Необычайностью пищи и другими чудесными делами мельничные сестры как бы участвовали в инобытии св. Серафима. Одна сестра забыла взять ключ от кельи св. Серафима и, придя ночью, не знала, как быть, взяла прутик с дорожки и всунула в замочную скважину, дверь тотчас отворилась.
– Две сестры возили лес из Сарова, лошадь упала и не могла встать, – вероятно повредила ногу, – сестры начали громко призывать Серафима. И тотчас лошадь вскочила и пошла так быстро, что сестры не успевали за ней следовать. – Однажды сестра Евдокия, работая на мельнице одна (работник ушел), при разбушевавшемся ветре не успевала засыпать жита, впала в отчаяние и с воплем: “батюшка Серафим, не спастись привел меня сюда, – легла под колеса, “чтобы они меня задавили”. Но камни тотчас остановились и явно передо мной стал батюшка Серафим: “я всегда с теми, сказал он, кто меня на помощь призывает. Спи на камушках, не думай, что они тебя задавят”. – Одной сестре зимой св. Серафим вынес зеленую веточку с плодами, каких она никогда не видела. – Две сестры, идя впереди Серафима, оглянувшись, увидели; что он идет на аршин от земли по воздуху. – В углу его кельи однажды вырос куст малины, ягодами которого он угощал сестер. – Утром сестры посадили грядку луку, а вечером он собрал с этой грядки уж выросший лук и они унесли его домой.
Св. Серафим всегда чудесно защищал своих духовных питомиц от всякого рода напастей и людей. Одно чудо имеет большое символическое значение. Батюшка посылал сестер в лес за брусникой для трапезы и старшей ходила Ксения Ивановна (не Путкова). Однажды св. Серафим говорит ей: “Радость моя, вы ничего не бойтесь, никто вас не может обидеть”. Благословил их и они ушли на несколько дней за ягодами. 3анимаясь сбором, вдруг видят они, что скачет на них полесовщик и кричит: что вы тут шляетесь! чтобы духу вашего здесь не было! Убирайтесь! Подскакал к Ксении и замахнулся на нее громадной плетью. Но лишь только взмахнул он, неизвестно как, вырвалась плеть из руки и он соскочил с седла за нею. Хотел поднять, но плеть куда-то исчезла. “Странно, сказал он в раздумьи, и как бы испуганный, уже кротко обратился к сестрам: “не могу найти плети, а она хозяйская”. Сестры с радостью бросились помогать ему, но не могли отыскать. Все дивились такому чуду, чтобы громадная плеть могла скрыться как иголка. Полесовщик уехал. А сестры, набрав ягод, вернулись к батюшке. – Ну, что, радости мои, благополучно ли подвизались? – Они рассказали ему всё, что произошло. – “Вот, радость моя, – ответил батюшка, весело улыбаясь, – где же плеть-то найти, ведь она в землю ушла”.

====================

# Что сделать:
1. Чем, судя по тексту для чтения, сестра открыла дверь кельи святого Серафима, когда забыла ключ?
2. Перескажите текст для чтения в двух предложениях.
3. Перепечатайте из текста для чтения всё, начиная с «Необычайностью пищи и» и вплоть до «дверь тотчас отворилась.».
Опирайтесь только на текст для чтения.

# Собранные данные:

====================

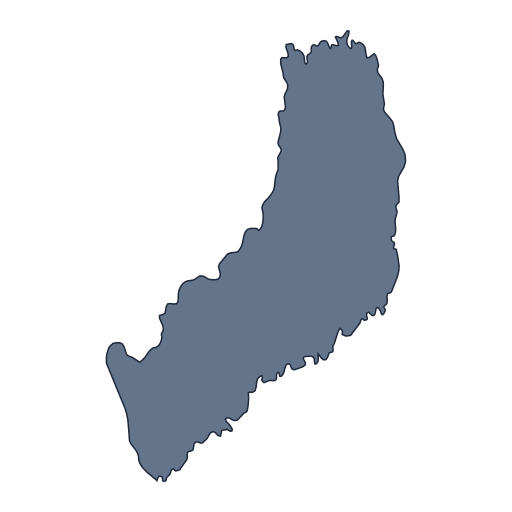 SVG path tracing the border of Misiones
{"feature_id": "ARG-1312", "entity_name": "Misiones", "entity_type": "Province", "adm_level": 1, "iso_a3": "ARG", "parent_name": "Argentina", "parent_adm1": "", "projection": "equal_earth", "projection_center": [-54.653, -26.821], "detail": "fine", "context": "isolated", "style": "filled", "palette": "slate", "viewbox_px": 512, "rotation_deg": 0, "n_neighbors": 0, "source": "natural_earth", "source_scale": "10m", "svg_char_len": 5890}
<svg xmlns="http://www.w3.org/2000/svg" viewBox="0 0 512 512"><path d="M286.4,57.9L288.3,56.4L287.9,52.9L285.9,47.4L286.2,44.5L291.3,43.6L293.1,44.4L293.8,46.5L294.0,49.0L294.8,50.5L297.5,49.8L300.1,51.1L302.4,53.1L304.0,55.9L304.4,59.5L304.5,61.1L304.9,62.9L305.7,64.0L306.9,63.3L307.5,61.8L306.9,58.2L306.9,56.4L307.7,55.0L310.1,53.4L311.1,52.1L311.4,50.5L311.2,48.8L311.4,47.1L312.3,45.5L313.5,44.8L314.6,44.9L316.8,46.0L318.1,45.7L320.3,42.2L321.7,41.1L324.6,40.6L326.5,41.4L327.8,43.4L329.2,47.0L330.1,48.5L330.9,47.6L331.7,44.9L332.8,44.8L333.5,44.8L336.0,45.7L338.5,45.4L337.9,42.5L335.4,37.0L336.4,36.4L337.7,36.7L340.1,37.8L341.7,37.5L343.1,36.5L346.4,31.7L347.2,31.0L347.9,30.7L348.6,30.9L349.1,31.7L348.5,35.0L347.4,37.7L346.7,40.5L347.1,43.9L347.7,45.4L348.9,47.1L350.1,48.3L351.3,48.3L351.8,47.1L351.7,45.3L351.4,43.3L351.4,41.7L352.2,40.2L353.5,41.1L355.7,43.7L357.3,43.3L358.1,42.7L358.9,42.3L360.7,42.8L363.1,44.5L364.7,46.9L365.5,49.9L365.8,53.4L366.9,57.8L369.4,57.4L374.2,53.7L375.7,55.5L377.1,59.2L378.5,65.4L378.2,66.9L377.7,68.1L377.3,69.7L377.6,71.9L378.4,73.7L380.8,76.6L381.9,78.3L383.1,81.4L383.4,84.4L382.9,94.4L384.4,103.6L384.2,105.3L383.8,106.8L383.5,108.4L383.9,110.6L384.8,112.3L389.0,117.1L392.6,121.8L394.0,127.0L394.9,132.6L396.5,138.5L402.7,149.0L405.0,154.3L405.6,161.3L404.1,166.8L398.7,176.1L397.6,181.0L399.0,197.0L399.0,202.2L397.1,204.1L396.2,205.2L395.8,206.4L396.1,208.1L396.5,209.9L397.0,211.0L397.2,210.4L396.8,213.3L395.2,219.2L395.1,222.4L395.7,228.8L395.5,232.0L394.7,235.1L393.7,236.1L392.4,236.3L391.4,236.8L391.1,238.6L391.7,240.7L392.7,241.7L393.8,242.2L394.4,242.8L394.5,244.5L393.6,246.9L393.8,248.6L394.2,248.9L395.7,249.0L396.2,249.3L397.6,255.6L399.1,265.7L398.8,270.9L397.3,277.0L391.7,291.2L391.1,292.2L390.2,292.8L388.2,293.2L387.5,293.7L387.0,295.9L387.2,300.8L387.0,303.1L386.4,304.2L384.5,305.6L384.0,306.5L384.0,307.7L385.2,309.4L385.2,310.8L383.8,313.7L382.3,314.8L381.4,313.8L380.3,311.0L378.9,308.4L377.2,307.4L376.1,308.6L375.0,314.0L373.7,315.6L371.7,315.2L370.0,313.4L368.5,312.1L366.8,313.2L366.5,315.4L367.2,317.7L367.1,319.5L364.6,320.3L363.7,319.9L363.2,319.3L362.6,318.8L361.6,319.0L360.9,320.0L359.9,323.1L350.6,335.4L346.0,336.1L342.2,334.5L342.4,330.8L341.3,329.6L339.8,328.4L338.2,331.3L334.5,342.9L334.0,344.2L333.3,345.2L332.8,346.7L333.1,350.1L332.8,351.6L331.9,352.2L330.4,352.4L329.1,353.0L328.5,354.5L328.1,356.0L327.3,357.6L326.4,359.0L325.8,359.7L323.3,359.8L321.4,358.2L319.8,355.9L318.1,353.9L318.3,359.4L318.1,361.0L317.3,362.7L316.1,363.9L315.1,364.1L314.6,362.6L314.2,358.7L312.9,356.8L310.9,356.1L305.8,356.4L303.8,357.0L303.3,358.8L305.4,362.6L305.3,364.9L302.8,366.8L294.6,369.7L293.3,369.6L292.0,368.9L291.5,368.1L290.3,365.0L289.9,364.3L288.9,364.1L288.2,363.7L287.5,363.8L286.3,364.9L285.5,366.4L284.9,368.2L284.2,371.3L282.9,374.4L281.1,376.4L279.7,376.2L279.0,373.0L278.6,372.3L277.7,372.5L276.8,373.5L276.4,375.3L276.5,377.6L276.4,378.9L275.9,379.7L274.7,380.5L273.5,380.8L270.7,380.4L269.4,380.5L264.1,382.6L263.3,382.3L263.1,382.0L262.3,380.8L262.1,380.5L261.6,380.1L261.8,379.3L262.3,378.3L262.5,377.6L261.8,375.7L260.2,376.3L258.4,377.9L257.3,379.4L256.6,382.9L256.1,387.1L255.1,390.7L252.5,392.3L249.5,392.2L248.4,392.7L248.6,399.1L248.0,406.4L247.3,410.2L246.5,411.9L244.0,413.1L237.4,420.1L234.4,420.6L232.0,419.7L229.9,418.3L227.4,417.7L225.3,418.9L226.5,421.6L230.4,425.9L232.3,429.3L231.8,431.1L229.8,431.1L227.0,429.2L225.7,429.9L222.9,430.0L221.8,430.5L221.5,431.5L220.5,436.2L217.9,435.5L215.1,432.4L213.1,431.6L210.5,432.8L208.7,435.6L207.2,438.4L202.7,442.7L201.4,443.2L200.1,442.9L197.4,441.8L195.8,442.0L193.9,444.2L193.5,447.3L192.9,450.1L190.2,451.3L188.9,451.4L188.0,451.8L187.4,452.7L187.2,454.2L187.4,457.8L187.1,458.7L186.3,460.4L180.6,468.3L179.9,469.7L176.9,470.7L175.5,470.9L174.7,470.4L174.1,469.4L173.3,468.8L171.7,469.7L171.2,470.5L169.9,474.4L169.3,475.0L167.7,476.5L166.9,477.3L166.3,478.7L166.2,480.0L165.7,480.9L164.3,481.3L162.7,480.7L162.4,479.4L162.5,477.9L162.1,476.8L159.2,476.1L157.7,478.2L156.9,480.7L156.5,480.1L146.4,471.7L142.5,467.5L140.8,465.0L139.8,463.1L139.1,461.2L138.7,459.5L138.5,456.4L138.5,456.2L137.9,454.2L136.7,451.6L135.4,449.5L131.5,444.6L130.3,442.6L129.5,440.6L128.9,432.5L127.9,420.2L126.9,414.7L125.0,408.3L106.6,363.6L106.4,361.9L106.4,358.0L106.6,355.8L106.9,353.8L108.7,348.2L108.9,347.6L109.6,346.6L112.9,343.5L113.0,343.3L113.7,343.3L116.8,342.7L119.7,342.7L122.3,343.9L124.2,347.0L126.1,353.4L127.2,355.1L128.8,356.1L132.2,357.3L139.9,362.3L144.6,357.8L149.1,351.4L152.6,348.1L155.8,347.5L158.5,345.7L160.5,342.7L161.7,338.9L161.8,336.5L161.5,335.1L161.4,334.0L163.1,330.6L163.3,328.8L163.1,327.0L162.5,325.0L159.5,318.1L159.5,315.5L162.9,314.5L165.0,313.2L165.7,310.1L166.2,306.6L167.7,303.9L170.2,303.6L173.7,304.0L176.8,303.7L178.1,301.0L178.4,293.2L179.2,289.7L180.7,286.5L182.8,283.7L185.1,281.9L187.6,280.9L193.6,280.0L199.8,275.9L202.8,276.0L205.5,277.3L207.9,278.8L209.8,279.5L214.9,279.8L217.8,279.2L219.9,277.2L220.3,273.5L218.5,266.8L219.4,263.9L227.6,254.0L230.2,252.9L236.4,252.2L238.5,251.1L240.3,248.4L241.6,245.9L242.5,242.9L244.1,235.1L245.5,231.7L247.6,229.3L250.7,228.4L256.3,228.4L257.3,229.0L257.8,229.9L258.5,230.3L259.9,229.5L261.6,226.8L262.7,223.0L263.1,218.8L263.2,214.9L262.8,211.8L262.2,209.4L262.0,207.0L263.2,203.9L265.1,201.1L268.7,197.6L272.6,192.2L273.7,189.9L274.3,187.2L275.6,176.8L275.9,175.8L276.1,174.9L278.1,169.5L278.1,161.9L277.8,158.5L277.9,157.7L278.0,157.2L279.0,155.0L280.5,152.5L281.3,150.6L280.8,148.4L278.5,145.0L278.0,142.4L280.7,131.5L280.8,127.7L279.4,122.2L278.8,117.1L278.3,115.3L278.2,113.6L279.0,111.7L280.1,111.1L283.2,110.9L284.2,110.5L285.4,107.9L285.2,104.7L284.2,97.0L284.9,94.2L286.3,91.5L287.5,88.5L287.7,84.7L286.9,82.7L284.0,78.4L283.4,76.0L283.0,72.7L280.7,63.7L280.7,59.2L281.9,57.6L286.4,57.9Z" fill="#64748b" stroke="#1e293b" stroke-width="1.5"/></svg>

====================

# Готовые ответы:
1. Прутиком, который она взяла с дорожки.

2. Мельничные сёстры видели много чудес, связанных со святым Серафимом: упавшая лошадь вскочила, когда они позвали его, мельничные камни остановились, когда отчаявшаяся Евдокия легла под колёса, а в углу его кельи вырос куст малины. Однажды полесовщик замахнулся громадной плетью на Ксению Ивановну, но плеть вырвалась у него из руки и исчезла, а батюшка потом сказал сёстрам, что она ушла в землю.

3.
Необычайностью пищи и другими чудесными делами мельничные сестры как бы участвовали в инобытии св. Серафима. Одна сестра забыла взять ключ от кельи св. Серафима и, придя ночью, не знала, как быть, взяла прутик с дорожки и всунула в замочную скважину, дверь тотчас отворилась.